### SHORT EXERCISE
Reproduce the passage of the supernova podcast text that begins at the words "Links: My home" and stops after "supernovae really are.", switching "telescope" to "refractor".

### TEXT SHOWN

--*--

Title: A Backyard Boom: Thermonuclear Supernova in M101

Podcaster: Rob Knop

Organization: Quest University Canada

Links: My home page : http://www.questu.ca/academics/faculty/rob_knop.php

Description: On August 23, a star exploded in nearby galaxy M101. This is a supernova you could see with a modest backyard telescope and a dark sky. Astronomers caught it less than a day after it exploded. A supernova this nearby, and caught this early, provides us with a unique opportunity to observe the explosion as it’s happening, and will hopefully allow us to learn a lot about just what these thermonuclear supernovae really are.

Bio: Rob Knop obtained a PhD in Physics from Caltech in 1997. He then worked with the Supernova Cosmology Project and was part of the discovery that the expansion of the Universe is accelerating. After six years as an assistant professor at Vanderbilt University, he worked in the computer industry for two years. He now teaches physics the new college Quest Unviersity in British Columbia. He gives regular astronomy talks in Second Life in association with the Meta-Institute of Computational Astronomy.

Sponsors: This episode of “365 Days of Astronomy” is sponsored by Victor Kamutzki. On the occasion of our anniversary, dedicated to my wife Sara, who accepted my proposal under the most beautiful star-filled sky either of us have ever seen.

This episode of “365 Days Of Astronomy” has also been sponsored anonymously and is dedicated to people who like to look up in the night sky and get goosebumps.

Transcript:

A Backyard Boom: Thermonuclear Supernova in M101

Hello, and thank you for listening to 365 Days of Astronomy! I am Rob Knop, professor of physical science at Quest University Canada.

Just a few weeks ago, a star exploded in the galaxy known as M101. If you’re an amateur astronomer, you’ll recognize the naming of this galaxy. Galaxies whose names start with “M” are part of the Messier catalog of deep-sky objects, including star clusters, nebulae, and galaxies. For a galaxy to be on this list of about 110 objects, it must be pretty bright. So, the fact that this galaxy has an M name tells you that this must be a pretty bright galaxy. And, for a galaxy to be pretty bright, it must be pretty nearby.

--*--

### PROVIDED INFORMATION
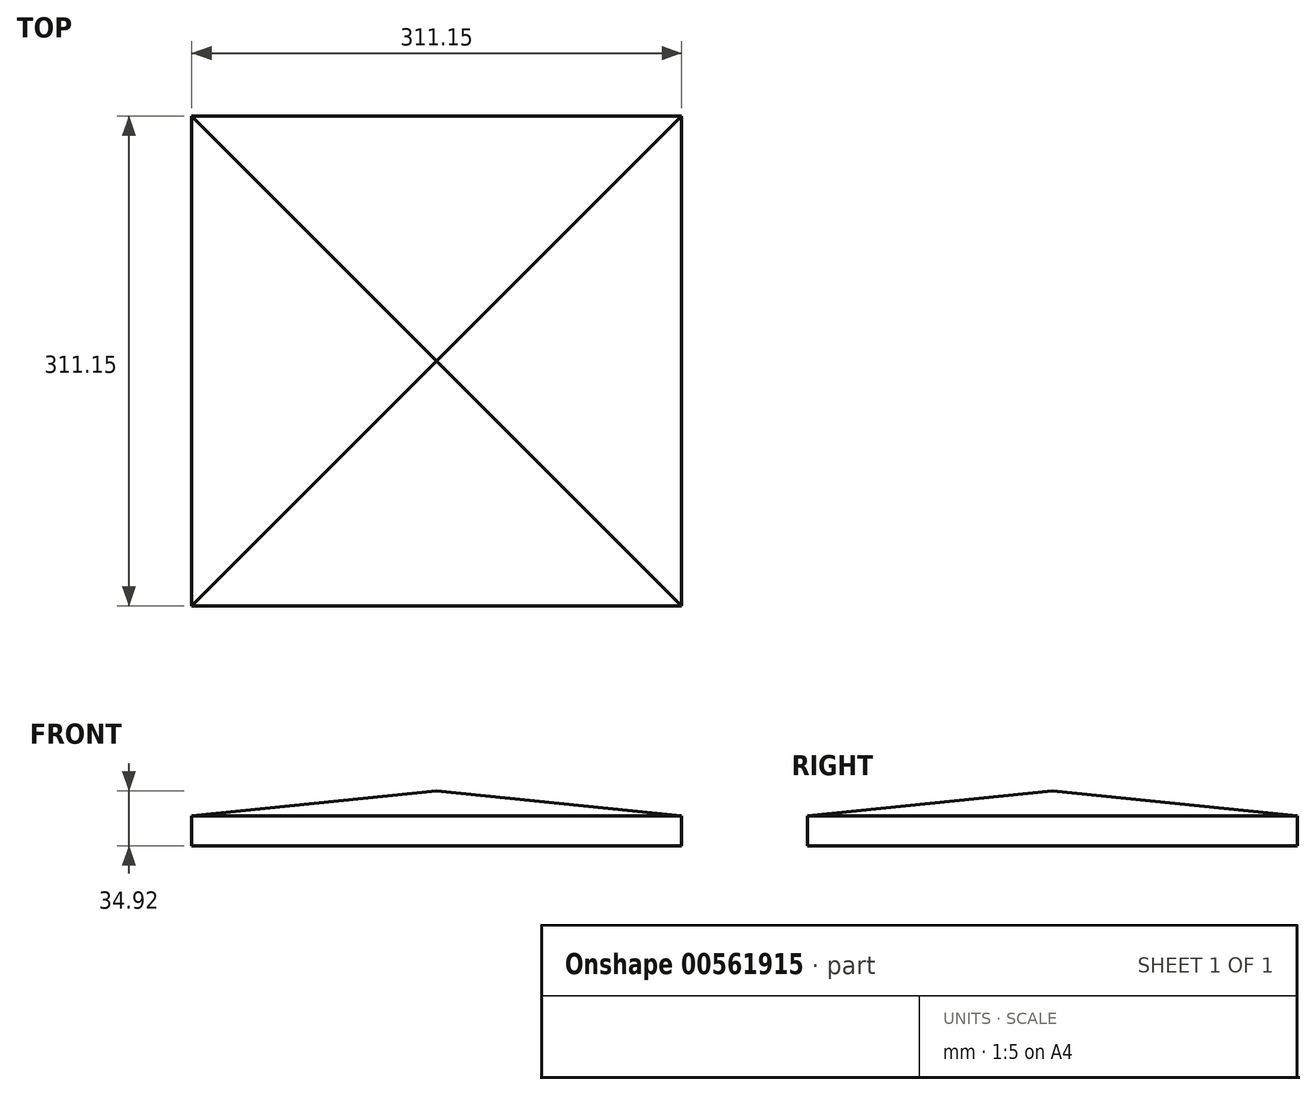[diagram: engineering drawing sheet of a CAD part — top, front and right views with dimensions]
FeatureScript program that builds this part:
annotation { "Feature Type Name" : "Feature", "Feature Type Description" : "" }
export const myFeature = defineFeature(function(context is Context, id is Id, definition is map)
    precondition{}
    {
        {
            var Q0;
            Q0=qCreatedBy(makeId("Front.planeOp"),FACE);
            var sketch = newSketch(context, id + "F0", { "sketchPlane" : qUnion([Q0])});
            skLineSegment(sketch, "E0.bottom", {"start": v(0, 0) * mm, "end": v(-311.15, 0) * mm});
            skLineSegment(sketch, "E0.left", {"start": v(0, 0) * mm, "end": v(0, 19.05) * mm});
            skLineSegment(sketch, "E0.right", {"start": v(-311.15, 0) * mm, "end": v(-311.15, 19.05) * mm});
            skLineSegment(sketch, "E1", {"start": v(-155.58, 34.93) * mm, "end": v(-155.58, 0) * mm, "construction": true});
            skLineSegment(sketch, "E2", {"start": v(-155.58, 34.93) * mm, "end": v(-311.15, 19.05) * mm});
            skLineSegment(sketch, "E3.MirrorCS", {"start": v(-155.58, 34.93) * mm, "end": v(0, 19.05) * mm});
            skPoint(sketch, "E4.orphan", {"position": v(-311.15, 34.93) * mm});
            skPoint(sketch, "E5.orphan", {"position": v(0, 34.93) * mm});
            skSolve(sketch);
        }
        {
            var Q0;
            Q0 = qSketchRegion(id + "F0", true);
            extrude(context, id + "F1", {"entities" : qUnion([Q0]), "oppositeDirection" : true, "depth" : 311.15 * mm, "offsetDistance" : 25.4 * mm});
        }
        {
            var Q0;
            Q0=makeQuery(id+"F1.opExtrude","SWEPT_FACE",FACE,{"disambiguationData":[OSD([sQuery(id+"F0.wireOp",EDGE,"E0.right")])]});
            var sketch = newSketch(context, id + "F2", { "sketchPlane" : qUnion([Q0])});
            skLineSegment(sketch, "E6.bottom", {"start": v(0, 0) * mm, "end": v(-311.15, 0) * mm});
            skLineSegment(sketch, "E6.left", {"start": v(0, 0) * mm, "end": v(0, 19.05) * mm});
            skLineSegment(sketch, "E6.right", {"start": v(-311.15, 0) * mm, "end": v(-311.15, 19.05) * mm});
            skLineSegment(sketch, "E7", {"start": v(-155.58, 34.93) * mm, "end": v(-155.58, 0) * mm, "construction": true});
            skLineSegment(sketch, "E8", {"start": v(-155.58, 34.93) * mm, "end": v(-311.15, 19.05) * mm});
            skLineSegment(sketch, "E9.MirrorCS", {"start": v(-155.58, 34.93) * mm, "end": v(0, 19.05) * mm});
            skPoint(sketch, "E10.orphan", {"position": v(-311.15, 34.93) * mm});
            skPoint(sketch, "E11.orphan", {"position": v(0, 34.93) * mm});
            skSolve(sketch);
        }
        {
            var Q0;
            Q0=makeQuery(id+"F2.imprint","IMPRINT",FACE,{"disambiguationData":[TD([[makeQuery(id+"F2.imprint","IMPRINT",EDGE,{"derivedFrom":sQuery(id+"F2.wireOp",EDGE,"E8")}),1.0]])]});
            var Q1;
            Q1=makeQuery(id+"F2.imprint","IMPRINT",FACE,{"disambiguationData":[TD([[makeQuery(id+"F2.imprint","IMPRINT",EDGE,{"derivedFrom":sQuery(id+"F2.wireOp",EDGE,"E6.bottom")}),1.0]])]});
            extrude(context, id + "F3", {"entities" : qUnion([Q0, Q1]), "operationType" : NewBodyOperationType.INTERSECT, "endBound" : BoundingType.THROUGH_ALL, "oppositeDirection" : true, "depth" : 25.4 * mm, "offsetDistance" : 25.4 * mm});
        }
    });
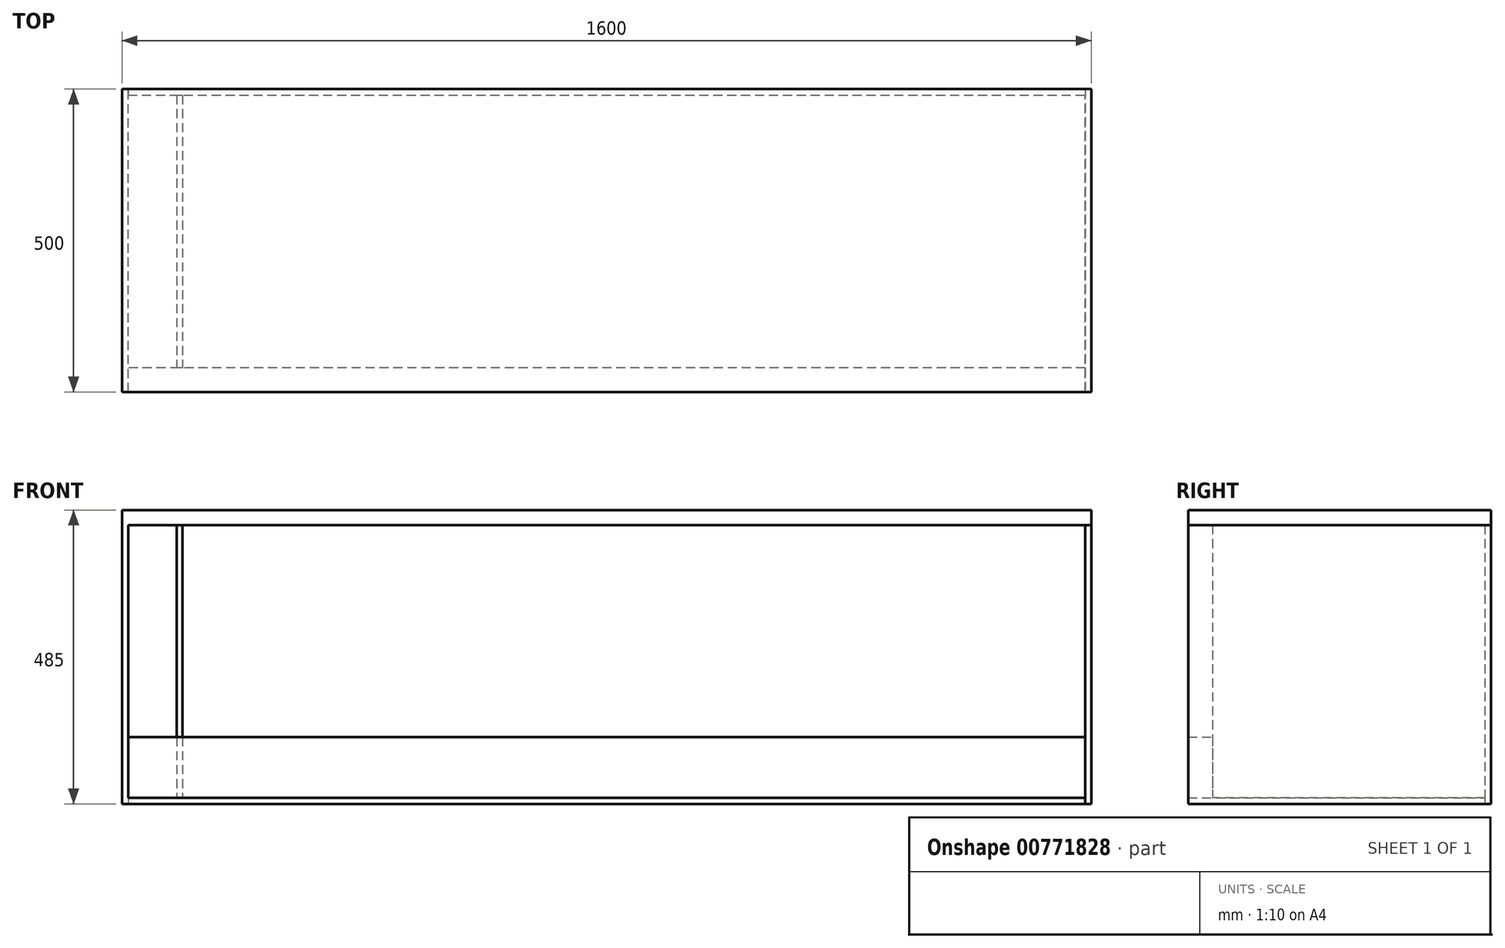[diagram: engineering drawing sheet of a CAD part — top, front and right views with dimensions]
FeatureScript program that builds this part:
annotation { "Feature Type Name" : "Feature", "Feature Type Description" : "" }
export const myFeature = defineFeature(function(context is Context, id is Id, definition is map)
    precondition{}
    {
        {
            var Q0;
            Q0=qCreatedBy(makeId("Top.planeOp"),FACE);
            var sketch = newSketch(context, id + "F0", { "sketchPlane" : qUnion([Q0])});
            skLineSegment(sketch, "E0.bottom", {"start": v(0, 0) * mm, "end": v(1600, 0) * mm});
            skLineSegment(sketch, "E0.top", {"start": v(0, 500) * mm, "end": v(1600, 500) * mm});
            skLineSegment(sketch, "E0.left", {"start": v(0, 0) * mm, "end": v(0, 500) * mm});
            skLineSegment(sketch, "E0.right", {"start": v(1600, 0) * mm, "end": v(1600, 500) * mm});
            skSolve(sketch);
        }
        {
            var Q0;
            Q0=makeQuery(id+"F0.imprint","IMPRINT",FACE,{"disambiguationData":[TD([[makeQuery(id+"F0.imprint","IMPRINT",EDGE,{"derivedFrom":sQuery(id+"F0.wireOp",EDGE,"E0.bottom")}),1.0]])]});
            extrude(context, id + "F1", {"entities" : qUnion([Q0]), "depth" : 25 * mm, "offsetDistance" : 25 * mm});
        }
        {
            var Q0;
            Q0=makeQuery(id+"F0.imprint","IMPRINT",FACE,{"disambiguationData":[TD([[makeQuery(id+"F0.imprint","IMPRINT",EDGE,{"derivedFrom":sQuery(id+"F0.wireOp",EDGE,"E0.bottom")}),1.0]])]});
            cPlane(context, id + "F2", {"entities" : qUnion([Q0]), "cplaneType" : CPlaneType.OFFSET, "offset" : 460 * mm, "oppositeDirection" : true, "width" : 150 * mm, "height" : 150 * mm});
        }
        {
            var Q0;
            Q0=qCreatedBy(id+"F2.planeOp",FACE);
            var sketch = newSketch(context, id + "F3", { "sketchPlane" : qUnion([Q0])});
            skLineSegment(sketch, "E1.bottom", {"start": v(10, 0) * mm, "end": v(1590, 0) * mm});
            skLineSegment(sketch, "E1.top", {"start": v(10, 490) * mm, "end": v(1590, 490) * mm});
            skLineSegment(sketch, "E1.left", {"start": v(10, 0) * mm, "end": v(10, 490) * mm});
            skLineSegment(sketch, "E1.right", {"start": v(1590, 0) * mm, "end": v(1590, 490) * mm});
            skSolve(sketch);
        }
        {
            var Q0;
            Q0=makeQuery(id+"F3.imprint","IMPRINT",FACE,{"disambiguationData":[TD([[makeQuery(id+"F3.imprint","IMPRINT",EDGE,{"derivedFrom":sQuery(id+"F3.wireOp",EDGE,"E1.bottom")}),1.0]])]});
            extrude(context, id + "F4", {"entities" : qUnion([Q0]), "depth" : 10 * mm, "offsetDistance" : 25 * mm});
        }
        {
            var Q0;
            Q0=makeQuery(id+"F0.imprint","IMPRINT",FACE,{"disambiguationData":[TD([[makeQuery(id+"F0.imprint","IMPRINT",EDGE,{"derivedFrom":sQuery(id+"F0.wireOp",EDGE,"E0.bottom")}),1.0]])]});
            var sketch = newSketch(context, id + "F5", { "sketchPlane" : qUnion([Q0])});
            skLineSegment(sketch, "E2.bottom", {"start": v(0, 0) * mm, "end": v(10, 0) * mm});
            skLineSegment(sketch, "E2.top", {"start": v(0, 500) * mm, "end": v(10, 500) * mm});
            skLineSegment(sketch, "E2.left", {"start": v(0, 0) * mm, "end": v(0, 500) * mm});
            skLineSegment(sketch, "E2.right", {"start": v(10, 0) * mm, "end": v(10, 500) * mm});
            skSolve(sketch);
        }
        {
            var Q0;
            Q0=qSketchRegion(id+"F5",true);
            var Q1;
            Q1=makeQuery(id+"F4.opExtrude","CAP_FACE",FACE,{"disambiguationData":[OSD([sQuery(id+"F3.wireOp",EDGE,"E1.bottom"),sQuery(id+"F3.wireOp",EDGE,"E1.top"),sQuery(id+"F3.wireOp",EDGE,"E1.left"),sQuery(id+"F3.wireOp",EDGE,"E1.right")])],"isStart":true});
            extrude(context, id + "F6", {"entities" : qUnion([Q0]), "operationType" : NewBodyOperationType.ADD, "endBound" : BoundingType.UP_TO_SURFACE, "oppositeDirection" : true, "depth" : 25 * mm, "endBoundEntityFace" : qUnion([Q1]), "offsetDistance" : 25 * mm});
        }
        {
            var Q0;
            Q0=makeQuery(id+"F0.imprint","IMPRINT",FACE,{"disambiguationData":[TD([[makeQuery(id+"F0.imprint","IMPRINT",EDGE,{"derivedFrom":sQuery(id+"F0.wireOp",EDGE,"E0.bottom")}),1.0]])]});
            var sketch = newSketch(context, id + "F7", { "sketchPlane" : qUnion([Q0])});
            skLineSegment(sketch, "E3.bottom", {"start": v(1600, 0) * mm, "end": v(1590, 0) * mm});
            skLineSegment(sketch, "E3.top", {"start": v(1600, 500) * mm, "end": v(1590, 500) * mm});
            skLineSegment(sketch, "E3.left", {"start": v(1600, 0) * mm, "end": v(1600, 500) * mm});
            skLineSegment(sketch, "E3.right", {"start": v(1590, 0) * mm, "end": v(1590, 500) * mm});
            skSolve(sketch);
        }
        {
            var Q0;
            Q0=makeQuery(id+"F7.imprint","IMPRINT",FACE,{"disambiguationData":[TD([[makeQuery(id+"F7.imprint","IMPRINT",EDGE,{"derivedFrom":sQuery(id+"F7.wireOp",EDGE,"E3.bottom")}),1.0]])]});
            var Q1;
            Q1=makeQuery(id+"F4.opExtrude","CAP_FACE",FACE,{"disambiguationData":[OSD([sQuery(id+"F3.wireOp",EDGE,"E1.bottom"),sQuery(id+"F3.wireOp",EDGE,"E1.top"),sQuery(id+"F3.wireOp",EDGE,"E1.left"),sQuery(id+"F3.wireOp",EDGE,"E1.right")])],"isStart":true});
            extrude(context, id + "F8", {"entities" : qUnion([Q0]), "endBound" : BoundingType.UP_TO_SURFACE, "oppositeDirection" : true, "depth" : 25 * mm, "endBoundEntityFace" : qUnion([Q1]), "offsetDistance" : 25 * mm});
        }
        {
            var Q0;
            Q0=makeQuery(id+"F6.opExtrude","SWEPT_FACE",FACE,{"disambiguationData":[OSD([sQuery(id+"F5.wireOp",EDGE,"E2.right")])]});
            var sketch = newSketch(context, id + "F9", { "sketchPlane" : qUnion([Q0])});
            skLineSegment(sketch, "E4.bottom", {"start": v(0, -350) * mm, "end": v(40, -350) * mm});
            skLineSegment(sketch, "E4.top", {"start": v(0, -450) * mm, "end": v(40, -450) * mm});
            skLineSegment(sketch, "E4.left", {"start": v(0, -350) * mm, "end": v(0, -450) * mm});
            skLineSegment(sketch, "E4.right", {"start": v(40, -350) * mm, "end": v(40, -450) * mm});
            skSolve(sketch);
        }
        {
            var Q0;
            Q0=makeQuery(id+"F9.imprint","IMPRINT",FACE,{"disambiguationData":[TD([[makeQuery(id+"F9.imprint","IMPRINT",EDGE,{"derivedFrom":sQuery(id+"F9.wireOp",EDGE,"E4.bottom")}),-1.0]])]});
            extrude(context, id + "F10", {"entities" : qUnion([Q0]), "endBound" : BoundingType.UP_TO_NEXT, "depth" : 25 * mm, "offsetDistance" : 25 * mm});
        }
        {
            var Q0;
            Q0=makeQuery(id+"F4.opExtrude","CAP_FACE",FACE,{"disambiguationData":[OSD([sQuery(id+"F3.wireOp",EDGE,"E1.bottom"),sQuery(id+"F3.wireOp",EDGE,"E1.top"),sQuery(id+"F3.wireOp",EDGE,"E1.left"),sQuery(id+"F3.wireOp",EDGE,"E1.right")])],"isStart":false});
            var sketch = newSketch(context, id + "F11", { "sketchPlane" : qUnion([Q0])});
            skLineSegment(sketch, "E5.bottom", {"start": v(100, 490) * mm, "end": v(90, 490) * mm});
            skLineSegment(sketch, "E5.top", {"start": v(100, 40) * mm, "end": v(90, 40) * mm});
            skLineSegment(sketch, "E5.left", {"start": v(100, 490) * mm, "end": v(100, 40) * mm});
            skLineSegment(sketch, "E5.right", {"start": v(90, 490) * mm, "end": v(90, 40) * mm});
            skSolve(sketch);
        }
        {
            var Q0;
            Q0=makeQuery(id+"F11.imprint","IMPRINT",FACE,{"disambiguationData":[TD([[makeQuery(id+"F11.imprint","IMPRINT",EDGE,{"derivedFrom":sQuery(id+"F11.wireOp",EDGE,"E5.bottom")}),-1.0]])]});
            extrude(context, id + "F12", {"entities" : qUnion([Q0]), "endBound" : BoundingType.UP_TO_NEXT, "depth" : 25 * mm, "offsetDistance" : 25 * mm});
        }
    });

--*--

### COMPLETED TASK
Links: My home page : http://www.questu.ca/academics/faculty/rob_knop.php

Description: On August 23, a star exploded in nearby galaxy M101. This is a supernova you could see with a modest backyard refractor and a dark sky. Astronomers caught it less than a day after it exploded. A supernova this nearby, and caught this early, provides us with a unique opportunity to observe the explosion as it’s happening, and will hopefully allow us to learn a lot about just what these thermonuclear supernovae really are.